When it comes to ovarian stimulation of poor responders, it is another matter altogether. Here, the existence of ovarian resistance to gonadotropins necessitates a more aggressive approach in order to try and maximize the number of developing follicles and eggs. At the same time there is a need to try and avoid excessive ovarian stromal/thecal activation. Since “poor responders” are women with diminished ovarian reserve who have an overgrowth of ovarian stroma/theca (i.e. stromal hyperplasia or hyperthecosis) they have a propensity to over-produce androgens in response to gonadotropins. The real challenge in such cases is to strike a balance between optimizing follicle and egg development while avoiding overstimulation of ovarian stroma/theca. To do this requires pituitary down-regulation with a birth control pill (often for 1-2 months) followed by the administration of an agonist (e.g. Lupron). In some cases, we first administer an estrogen (i.e., “estrogen priming”) for a week or longer before initiating ovarian stimulation using a high dosage of Follicle Stimulating Hormone (FSH). The BCP administration is done in an attempt to suppress elevated LH for long enough to effect shrinkage of ovarian stroma/theca and thereby reduce subsequent androgen production in response to gonadotropins.

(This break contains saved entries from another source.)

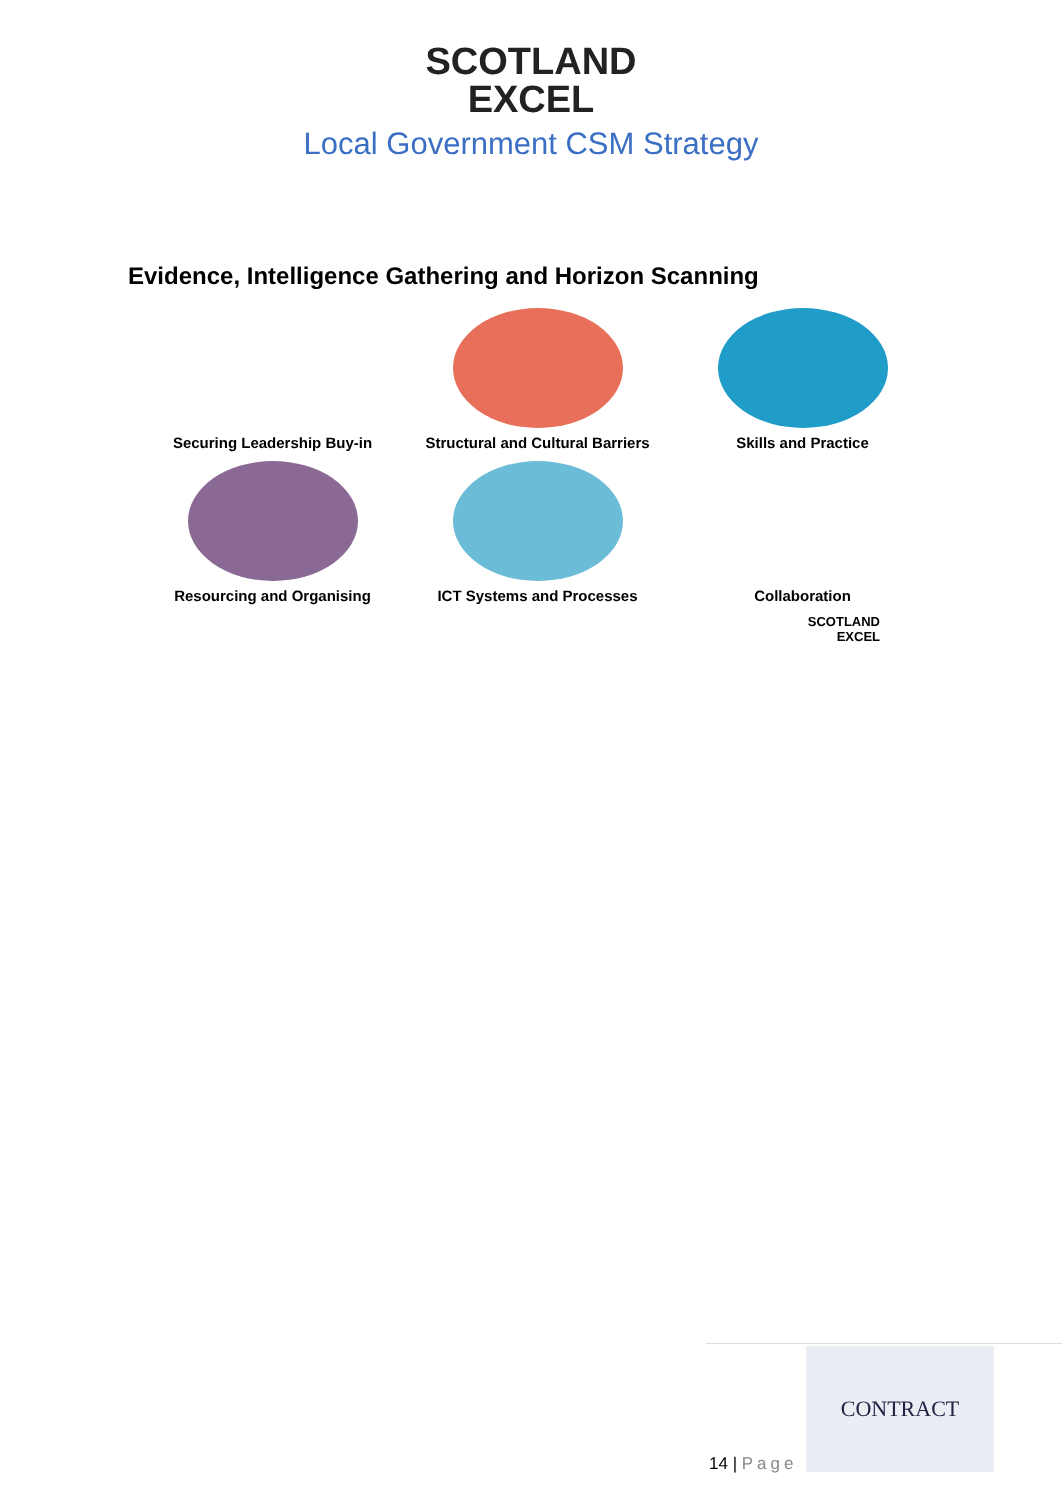SCOTLAND
EXCEL
Local Government CSM Strategy
Evidence, Intelligence Gathering and Horizon Scanning
Securing Leadership Buy-in
Structural and Cultural Barriers
Skills and Practice
Resourcing and Organising
ICT Systems and Processes
Collaboration
SCOTLAND
EXCEL
14 | Page
CONTRACT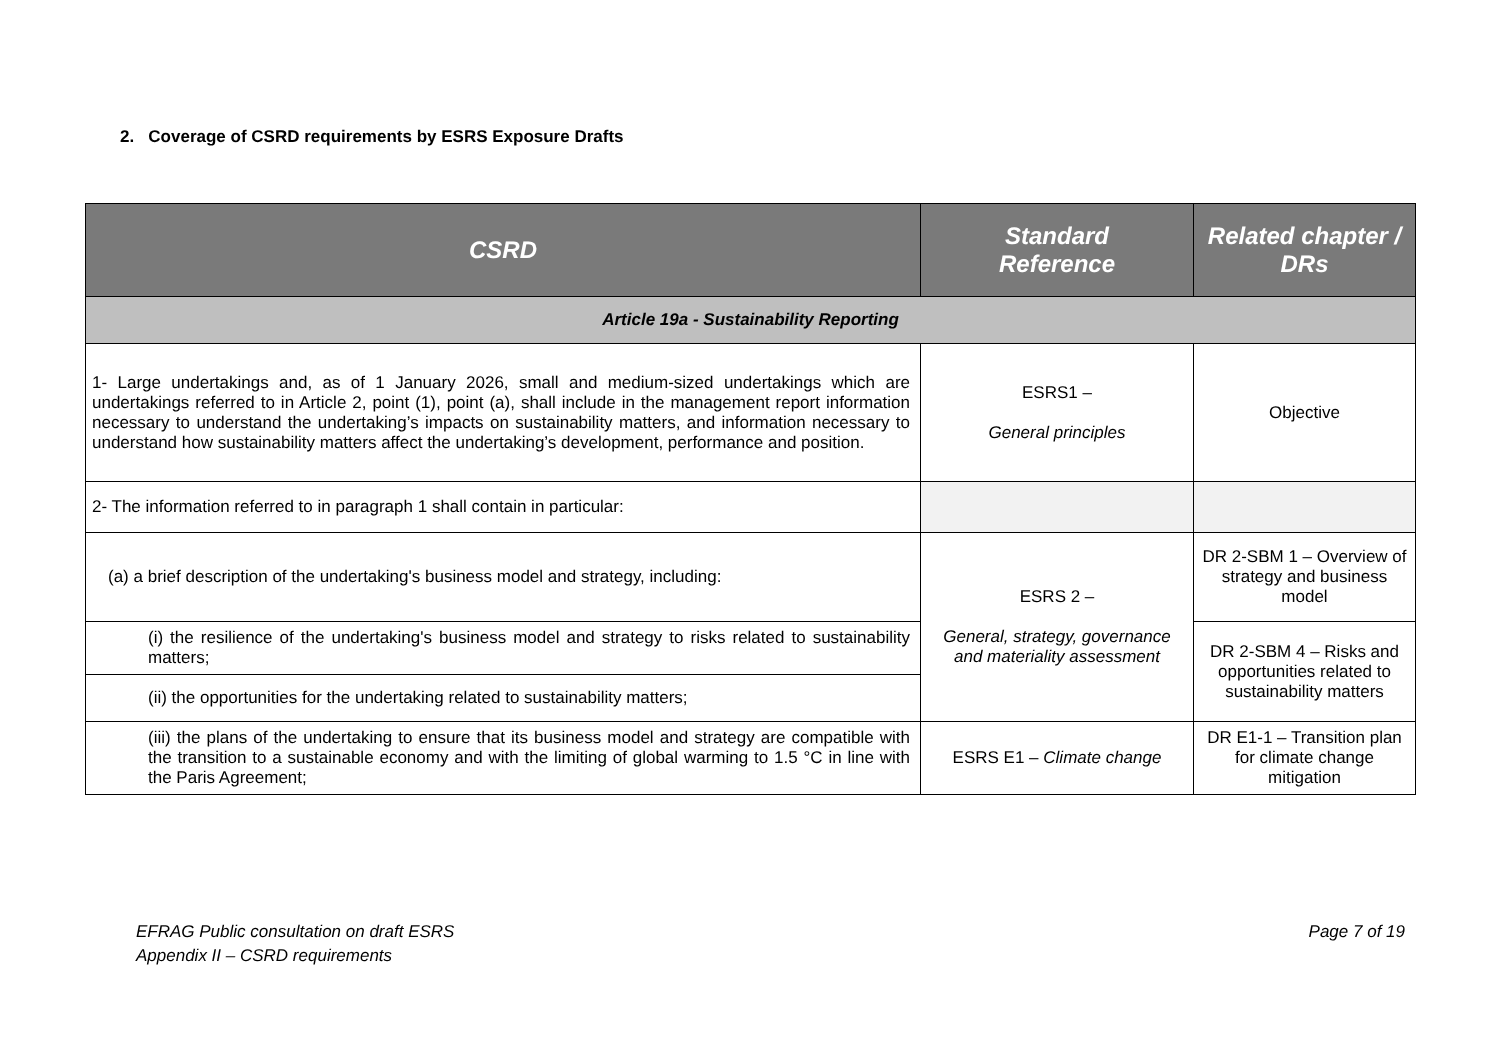2. Coverage of CSRD requirements by ESRS Exposure Drafts
| CSRD | Standard Reference | Related chapter / DRs |
| --- | --- | --- |
| Article 19a - Sustainability Reporting | | |
| 1- Large undertakings and, as of 1 January 2026, small and medium-sized undertakings which are undertakings referred to in Article 2, point (1), point (a), shall include in the management report information necessary to understand the undertaking’s impacts on sustainability matters, and information necessary to understand how sustainability matters affect the undertaking’s development, performance and position. | ESRS1 – General principles | Objective |
| 2- The information referred to in paragraph 1 shall contain in particular: | | |
| (a) a brief description of the undertaking's business model and strategy, including: | ESRS 2 – General, strategy, governance and materiality assessment | DR 2-SBM 1 – Overview of strategy and business model |
| (i) the resilience of the undertaking's business model and strategy to risks related to sustainability matters; | | DR 2-SBM 4 – Risks and opportunities related to sustainability matters |
| (ii) the opportunities for the undertaking related to sustainability matters; | | |
| (iii) the plans of the undertaking to ensure that its business model and strategy are compatible with the transition to a sustainable economy and with the limiting of global warming to 1.5 °C in line with the Paris Agreement; | ESRS E1 – Climate change | DR E1-1 – Transition plan for climate change mitigation |
EFRAG Public consultation on draft ESRS
Appendix II – CSRD requirements
Page 7 of 19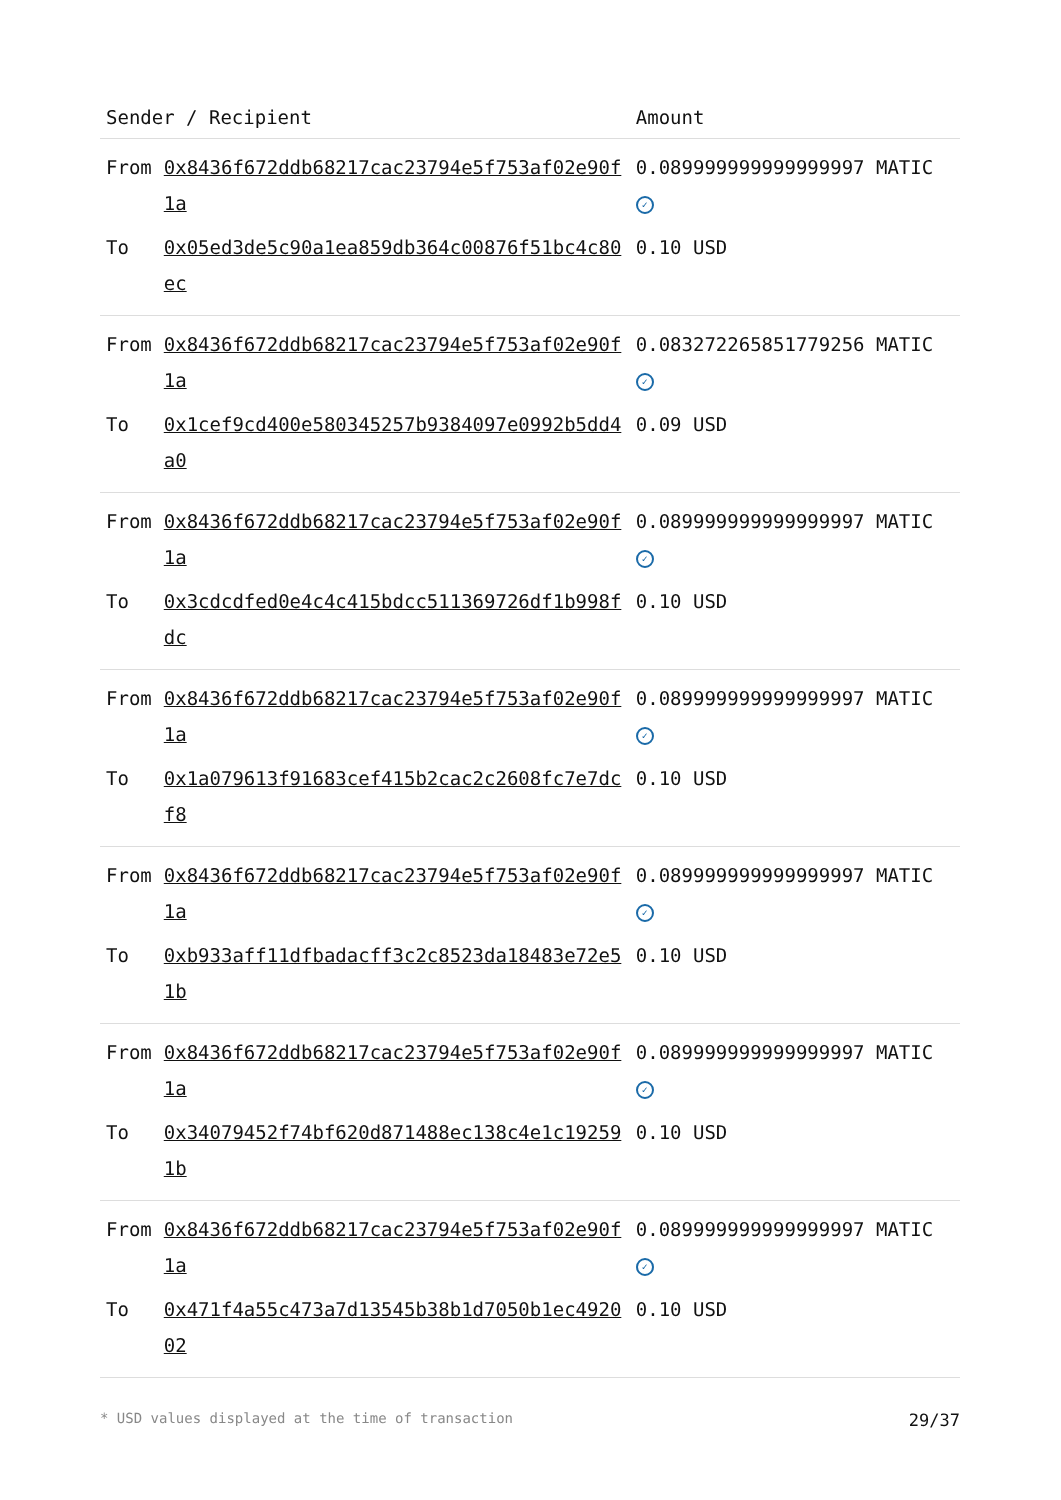| Sender / Recipient | | Amount |
| --- | --- | --- |
| From | 0x8436f672ddb68217cac23794e5f753af02e90f1a | 0.089999999999999997 MATIC ✓ |
| To | 0x05ed3de5c90a1ea859db364c00876f51bc4c80ec | 0.10 USD |
| From | 0x8436f672ddb68217cac23794e5f753af02e90f1a | 0.083272265851779256 MATIC ✓ |
| To | 0x1cef9cd400e580345257b9384097e0992b5dd4a0 | 0.09 USD |
| From | 0x8436f672ddb68217cac23794e5f753af02e90f1a | 0.089999999999999997 MATIC ✓ |
| To | 0x3cdcdfed0e4c4c415bdcc511369726df1b998fdc | 0.10 USD |
| From | 0x8436f672ddb68217cac23794e5f753af02e90f1a | 0.089999999999999997 MATIC ✓ |
| To | 0x1a079613f91683cef415b2cac2c2608fc7e7dcf8 | 0.10 USD |
| From | 0x8436f672ddb68217cac23794e5f753af02e90f1a | 0.089999999999999997 MATIC ✓ |
| To | 0xb933aff11dfbadacff3c2c8523da18483e72e51b | 0.10 USD |
| From | 0x8436f672ddb68217cac23794e5f753af02e90f1a | 0.089999999999999997 MATIC ✓ |
| To | 0x34079452f74bf620d871488ec138c4e1c192591b | 0.10 USD |
| From | 0x8436f672ddb68217cac23794e5f753af02e90f1a | 0.089999999999999997 MATIC ✓ |
| To | 0x471f4a55c473a7d13545b38b1d7050b1ec492002 | 0.10 USD |
* USD values displayed at the time of transaction 29/37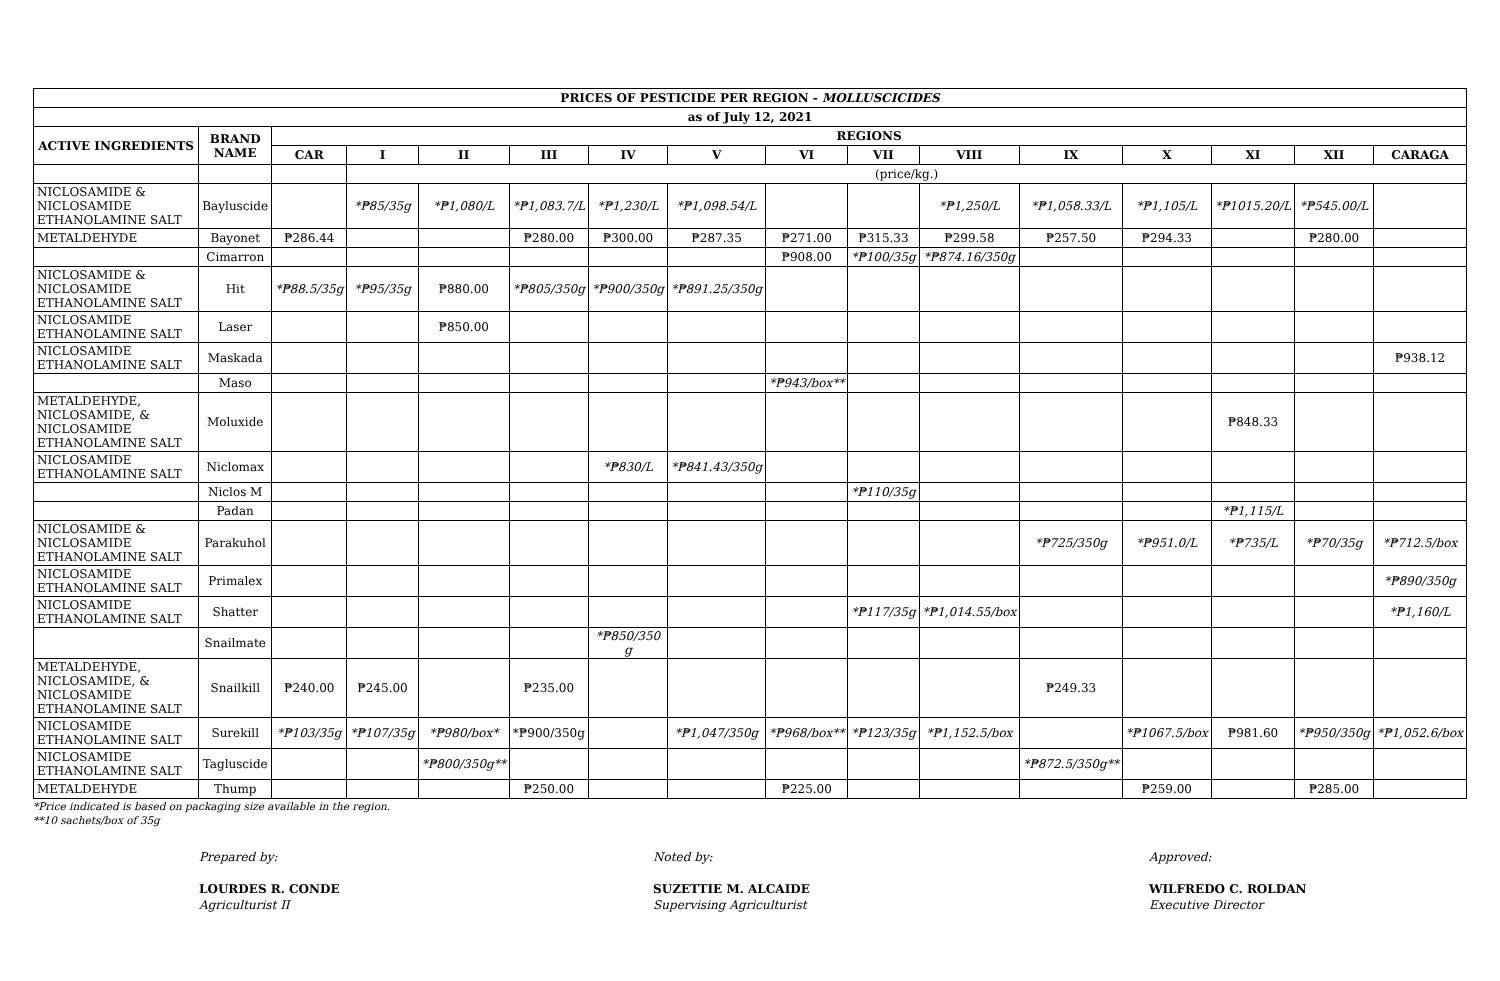| PRICES OF PESTICIDE PER REGION - MOLLUSCICIDES | | | | | | | | | | | | | | | |
| --- | --- | --- | --- | --- | --- | --- | --- | --- | --- | --- | --- | --- | --- | --- | --- |
| as of July 12, 2021 | | | | | | | | | | | | | | | |
| ACTIVE INGREDIENTS | BRAND NAME | REGIONS | | | | | | | | | | | | | |
| | | CAR | I | II | III | IV | V | VI | VII | VIII | IX | X | XI | XII | CARAGA |
| | | | (price/kg.) | | | | | | | | | | | | |
| NICLOSAMIDE & NICLOSAMIDE ETHANOLAMINE SALT | Bayluscide | | *₱85/35g | *₱1,080/L | *₱1,083.7/L | *₱1,230/L | *₱1,098.54/L | | | *₱1,250/L | *₱1,058.33/L | *₱1,105/L | *₱1015.20/L | *₱545.00/L | |
| METALDEHYDE | Bayonet | ₱286.44 | | | ₱280.00 | ₱300.00 | ₱287.35 | ₱271.00 | ₱315.33 | ₱299.58 | ₱257.50 | ₱294.33 | | ₱280.00 | |
| | Cimarron | | | | | | | ₱908.00 | *₱100/35g | *₱874.16/350g | | | | | |
| NICLOSAMIDE & NICLOSAMIDE ETHANOLAMINE SALT | Hit | *₱88.5/35g | *₱95/35g | ₱880.00 | *₱805/350g | *₱900/350g | *₱891.25/350g | | | | | | | | |
| NICLOSAMIDE ETHANOLAMINE SALT | Laser | | | ₱850.00 | | | | | | | | | | | |
| NICLOSAMIDE ETHANOLAMINE SALT | Maskada | | | | | | | | | | | | | | ₱938.12 |
| | Maso | | | | | | | *₱943/box** | | | | | | | |
| METALDEHYDE, NICLOSAMIDE, & NICLOSAMIDE ETHANOLAMINE SALT | Moluxide | | | | | | | | | | | | ₱848.33 | | |
| NICLOSAMIDE ETHANOLAMINE SALT | Niclomax | | | | | *₱830/L | *₱841.43/350g | | | | | | | | |
| | Niclos M | | | | | | | | *₱110/35g | | | | | | |
| | Padan | | | | | | | | | | | | *₱1,115/L | | |
| NICLOSAMIDE & NICLOSAMIDE ETHANOLAMINE SALT | Parakuhol | | | | | | | | | | *₱725/350g | *₱951.0/L | *₱735/L | *₱70/35g | *₱712.5/box |
| NICLOSAMIDE ETHANOLAMINE SALT | Primalex | | | | | | | | | | | | | | *₱890/350g |
| NICLOSAMIDE ETHANOLAMINE SALT | Shatter | | | | | | | | *₱117/35g | *₱1,014.55/box | | | | | *₱1,160/L |
| | Snailmate | | | | | *₱850/350 g | | | | | | | | | |
| METALDEHYDE, NICLOSAMIDE, & NICLOSAMIDE ETHANOLAMINE SALT | Snailkill | ₱240.00 | ₱245.00 | | ₱235.00 | | | | | | ₱249.33 | | | | |
| NICLOSAMIDE ETHANOLAMINE SALT | Surekill | *₱103/35g | *₱107/35g | *₱980/box* | *₱900/350g | | *₱1,047/350g | *₱968/box** | *₱123/35g | *₱1,152.5/box | | *₱1067.5/box | ₱981.60 | *₱950/350g | *₱1,052.6/box |
| NICLOSAMIDE ETHANOLAMINE SALT | Tagluscide | | | *₱800/350g** | | | | | | | *₱872.5/350g** | | | | |
| METALDEHYDE | Thump | | | | ₱250.00 | | | ₱225.00 | | | | ₱259.00 | | ₱285.00 | |
*Price indicated is based on packaging size available in the region.
**10 sachets/box of 35g
Prepared by:
LOURDES R. CONDE
Agriculturist II
Noted by:
SUZETTIE M. ALCAIDE
Supervising Agriculturist
Approved:
WILFREDO C. ROLDAN
Executive Director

There is nothing we can do (given current knowledge) to affect the quality of those eggs available for use in a particular ovarian cycle. They will have been genetically preselected and then have gone through an independent 4 month process of preparation. By the time the cycle starts, “the hand will have been shuffled and dealt” However, by individualizing (customizing) the protocol of ovarian stimulation, it is possible to influence the ovarian hormonal environment during the ovarian stimulation cycle in the hope of protecting the eggs during stimulation.

Given the large number of uncontrollable variables that are operative in any IVF cycle and the absolute inability to keep them all constant while measuring variations in just one, is why randomized controlled ("gold standard") studies are virtually impossible to conduct satisfactorily in IVF. It also explains why developments involving the entire field of IVF are generally based on the results of longitudinal studies (trial and error).